Premiere am 25. Oktober 2024
Dauer: 2 Stunden 10 Minuten, keine Pause
schauspielfrankfurt.de
Kritikenrundschau
"Ein enttäuschender Abend", seufzt Judith von Sternburg in der Frankfurter Rundschau (28.10.2024). Der Abend wirke "auf eine Weise lang, als wäre noch Zeit übrig gewesen und darum halt noch ein Song hineingenommen worden, und dann noch einer. Ein Moratorium für das Singen von Songs auf der Sprechtheaterbühne erscheint inzwischen fast so sinnvoll wie ein Moratorium für Videos." Ewelina Marciniak biete "eine gut aussehende Theateroberfläche“, aber "dann müsste noch etwas kommen, während der Abend dahinplätschert, als würde das Regieteam es gar nicht merken."
"Das Leben scheint dahinzuplätschern für die Verwöhnten, ebenso wie phasenweise auch das, was auf der Bühne zu sehen ist. Der Ansatz, zwei neue Hauptpersonen zu ergänzen, wird nicht konsequent verfolgt", berichtet Katja Sturm in der Frankfurter Neuen Presse (28.10.2024).

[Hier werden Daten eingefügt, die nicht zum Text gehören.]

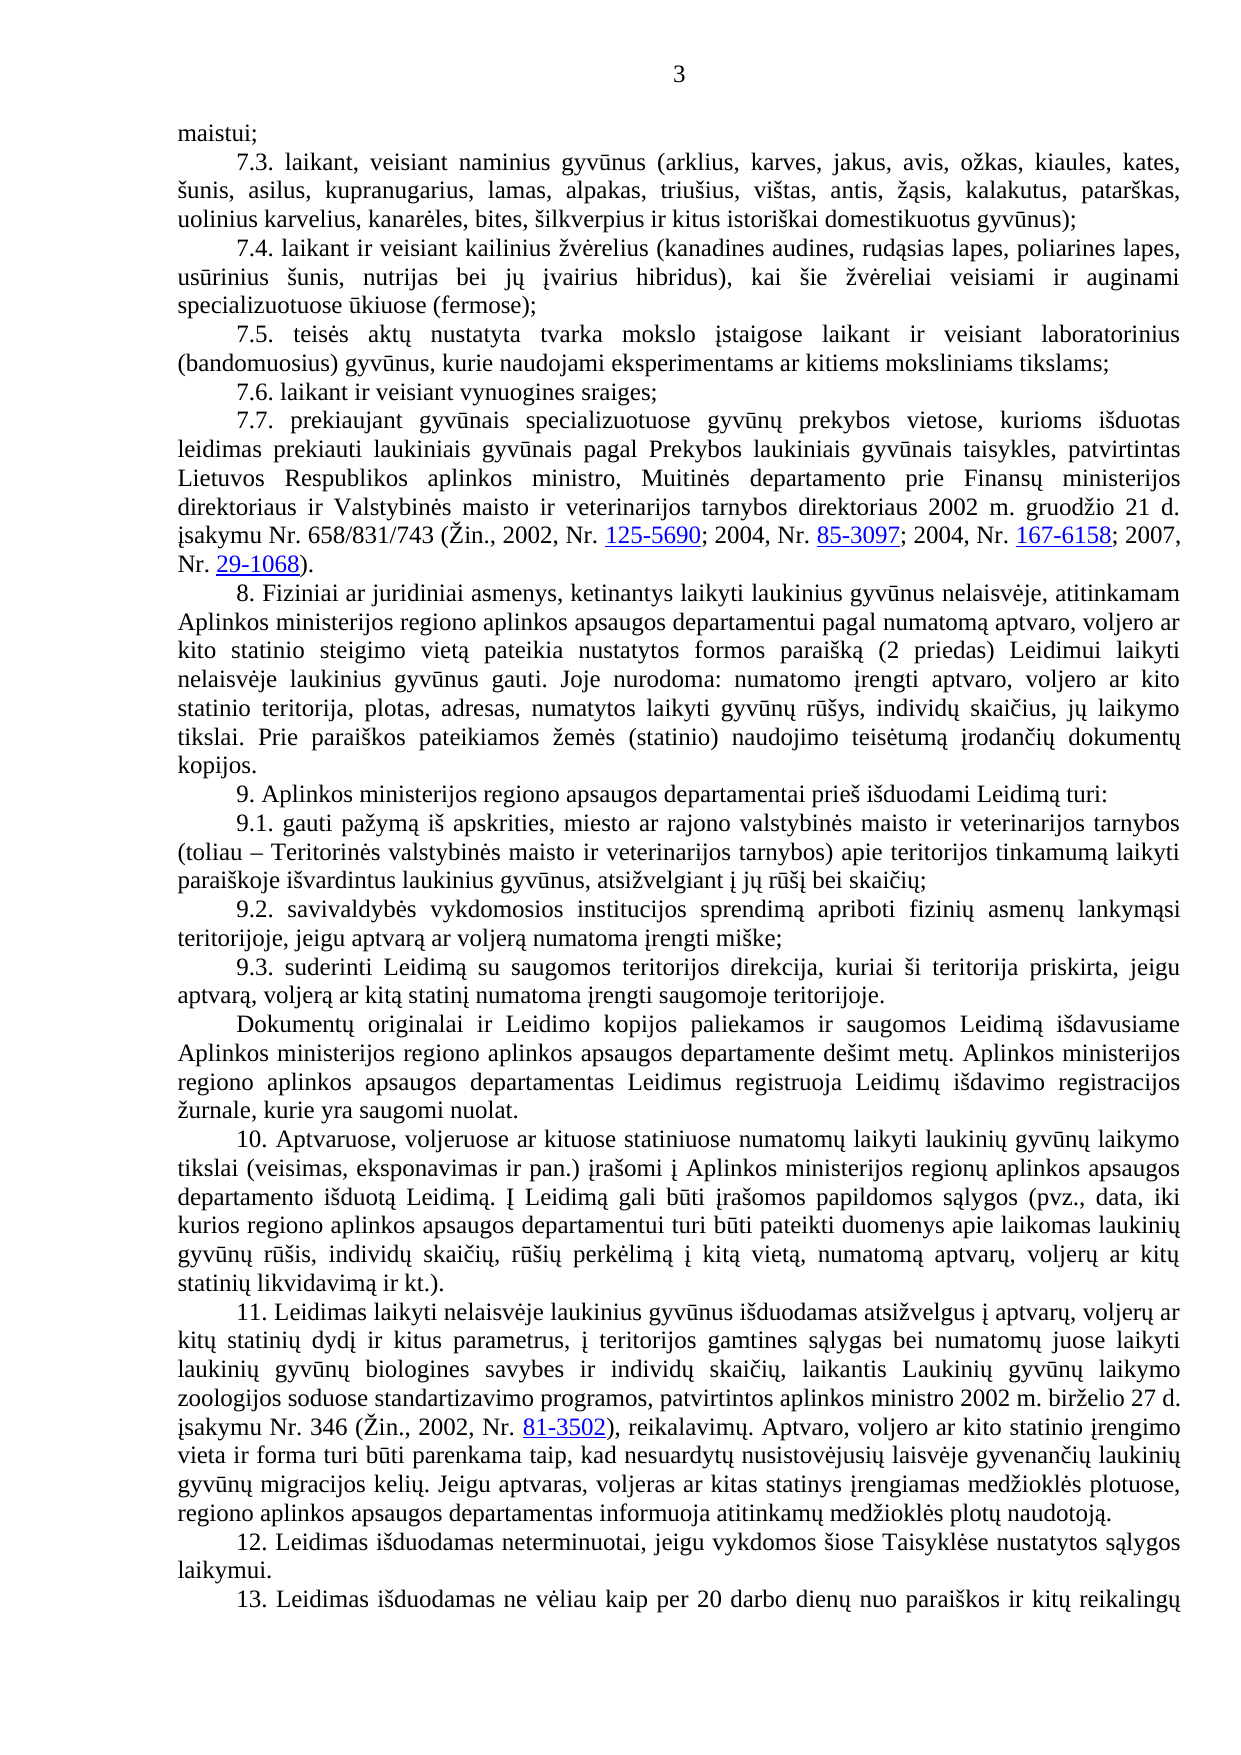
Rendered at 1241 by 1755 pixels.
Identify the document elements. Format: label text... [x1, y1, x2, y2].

text 9. Aplinkos ministerijos regiono apsaugos departamentai prieš išduodami Leidimą turi: [177, 779, 1181, 808]
text 9.1. gauti pažymą iš apskrities, miesto ar rajono valstybinės maisto ir veterinarijos tarnybos (toliau – Teritorinės valstybinės maisto ir veterinarijos tarnybos) apie teritorijos tinkamumą laikyti paraiškoje išvardintus laukinius gyvūnus, atsižvelgiant į jų rūšį bei skaičių; [177, 808, 1181, 894]
text 10. Aptvaruose, voljeruose ar kituose statiniuose numatomų laikyti laukinių gyvūnų laikymo tikslai (veisimas, eksponavimas ir pan.) įrašomi į Aplinkos ministerijos regionų aplinkos apsaugos departamento išduotą Leidimą. Į Leidimą gali būti įrašomos papildomos sąlygos (pvz., data, iki kurios regiono aplinkos apsaugos departamentui turi būti pateikti duomenys apie laikomas laukinių gyvūnų rūšis, individų skaičių, rūšių perkėlimą į kitą vietą, numatomą aptvarų, voljerų ar kitų statinių likvidavimą ir kt.). [177, 1124, 1181, 1297]
text 11. Leidimas laikyti nelaisvėje laukinius gyvūnus išduodamas atsižvelgus į aptvarų, voljerų ar kitų statinių dydį ir kitus parametrus, į teritorijos gamtines sąlygas bei numatomų juose laikyti laukinių gyvūnų biologines savybes ir individų skaičių, laikantis Laukinių gyvūnų laikymo zoologijos soduose standartizavimo programos, patvirtintos aplinkos ministro 2002 m. birželio 27 d. įsakymu Nr. 346 (Žin., 2002, Nr. 81-3502), reikalavimų. Aptvaro, voljero ar kito statinio įrengimo vieta ir forma turi būti parenkama taip, kad nesuardytų nusistovėjusių laisvėje gyvenančių laukinių gyvūnų migracijos kelių. Jeigu aptvaras, voljeras ar kitas statinys įrengiamas medžioklės plotuose, regiono aplinkos apsaugos departamentas informuoja atitinkamų medžioklės plotų naudotoją. [177, 1297, 1181, 1527]
text 12. Leidimas išduodamas neterminuotai, jeigu vykdomos šiose Taisyklėse nustatytos sąlygos laikymui. [177, 1527, 1181, 1584]
text 7.3. laikant, veisiant naminius gyvūnus (arklius, karves, jakus, avis, ožkas, kiaules, kates, šunis, asilus, kupranugarius, lamas, alpakas, triušius, vištas, antis, žąsis, kalakutus, patarškas, uolinius karvelius, kanarėles, bites, šilkverpius ir kitus istoriškai domestikuotus gyvūnus); [177, 147, 1181, 233]
text 9.2. savivaldybės vykdomosios institucijos sprendimą apriboti fizinių asmenų lankymąsi teritorijoje, jeigu aptvarą ar voljerą numatoma įrengti miške; [177, 894, 1181, 952]
text 7.7. prekiaujant gyvūnais specializuotuose gyvūnų prekybos vietose, kurioms išduotas leidimas prekiauti laukiniais gyvūnais pagal Prekybos laukiniais gyvūnais taisykles, patvirtintas Lietuvos Respublikos aplinkos ministro, Muitinės departamento prie Finansų ministerijos direktoriaus ir Valstybinės maisto ir veterinarijos tarnybos direktoriaus 2002 m. gruodžio 21 d. įsakymu Nr. 658/831/743 (Žin., 2002, Nr. 125-5690; 2004, Nr. 85-3097; 2004, Nr. 167-6158; 2007, Nr. 29-1068). [177, 406, 1181, 578]
text 13. Leidimas išduodamas ne vėliau kaip per 20 darbo dienų nuo paraiškos ir kitų reikalingų [177, 1584, 1181, 1613]
text maistui; [177, 118, 1181, 147]
text 8. Fiziniai ar juridiniai asmenys, ketinantys laikyti laukinius gyvūnus nelaisvėje, atitinkamam Aplinkos ministerijos regiono aplinkos apsaugos departamentui pagal numatomą aptvaro, voljero ar kito statinio steigimo vietą pateikia nustatytos formos paraišką (2 priedas) Leidimui laikyti nelaisvėje laukinius gyvūnus gauti. Joje nurodoma: numatomo įrengti aptvaro, voljero ar kito statinio teritorija, plotas, adresas, numatytos laikyti gyvūnų rūšys, individų skaičius, jų laikymo tikslai. Prie paraiškos pateikiamos žemės (statinio) naudojimo teisėtumą įrodančių dokumentų kopijos. [177, 578, 1181, 779]
text Dokumentų originalai ir Leidimo kopijos paliekamos ir saugomos Leidimą išdavusiame Aplinkos ministerijos regiono aplinkos apsaugos departamente dešimt metų. Aplinkos ministerijos regiono aplinkos apsaugos departamentas Leidimus registruoja Leidimų išdavimo registracijos žurnale, kurie yra saugomi nuolat. [177, 1009, 1181, 1124]
text 7.5. teisės aktų nustatyta tvarka mokslo įstaigose laikant ir veisiant laboratorinius (bandomuosius) gyvūnus, kurie naudojami eksperimentams ar kitiems moksliniams tikslams; [177, 319, 1181, 377]
text 9.3. suderinti Leidimą su saugomos teritorijos direkcija, kuriai ši teritorija priskirta, jeigu aptvarą, voljerą ar kitą statinį numatoma įrengti saugomoje teritorijoje. [177, 952, 1181, 1009]
text 7.6. laikant ir veisiant vynuogines sraiges; [177, 377, 1181, 406]
text 7.4. laikant ir veisiant kailinius žvėrelius (kanadines audines, rudąsias lapes, poliarines lapes, usūrinius šunis, nutrijas bei jų įvairius hibridus), kai šie žvėreliai veisiami ir auginami specializuotuose ūkiuose (fermose); [177, 233, 1181, 319]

Visuell biete der Abend "beeindruckende Effekte".
Die Selbstkommentierung der für die Bühnenhandlung hinzugefügten Akteure "bekommt man bald über", sagt Tilman Spreckelsen in der Frankfurter Allgemeinen Zeitung (28.10.2024 | €). Positiv fällt dem Rezensenten anhand der aufgespaltenen Figur der Figur Daisy auf, "dass diese dritte Premiere der neuen Spielzeit im Schauspiel Frankfurt nach 'Faust' und 'Szenen einer Ehe' ein weiteres Mal danach fragt, wie wir unsere Vergangenheit erleben, wie präsent sie uns ist und ob wir unsere damalige Person mit der jetzigen in Einklang bringen. Dass dies auch hier mit den genuinen Mitteln des Theaters geschieht, lässt für die Spielzeit in Frankfurt hoffen."